BEGIN

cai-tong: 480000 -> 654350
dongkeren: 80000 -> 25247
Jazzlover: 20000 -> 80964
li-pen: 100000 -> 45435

END
BEGIN

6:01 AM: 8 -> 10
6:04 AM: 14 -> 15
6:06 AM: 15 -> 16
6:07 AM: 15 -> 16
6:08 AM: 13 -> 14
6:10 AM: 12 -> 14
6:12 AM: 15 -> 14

END
BEGIN

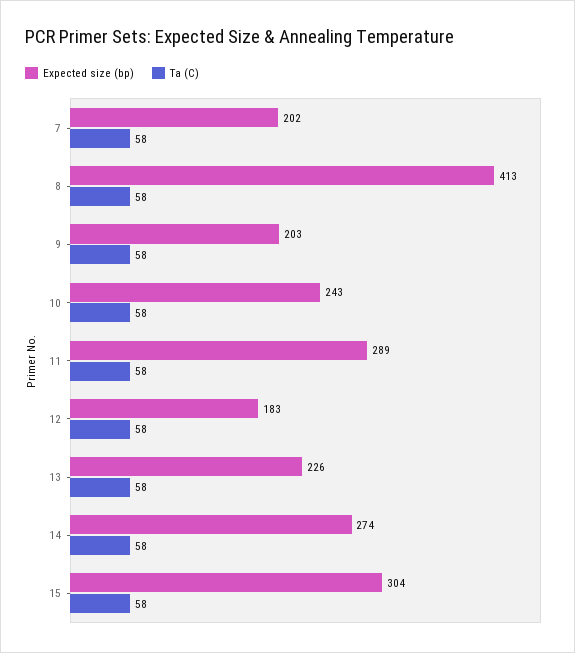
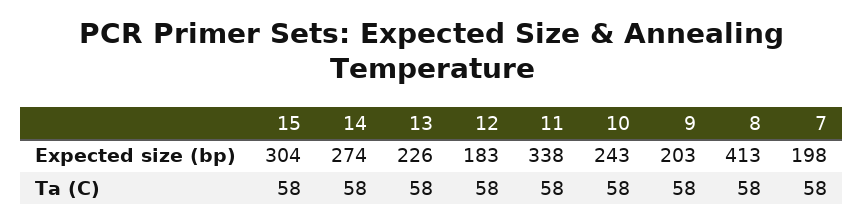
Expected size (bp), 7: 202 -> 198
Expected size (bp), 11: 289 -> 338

END

### Assignment
Please reproduce the lines from the line with "Expected size (bp), 7: 202 -> 198" to the line with "Expected size (bp), 11: 289 -> 338", both ends included, exactly as they appear above.

### Result of the task
Expected size (bp), 7: 202 -> 198
Expected size (bp), 11: 289 -> 338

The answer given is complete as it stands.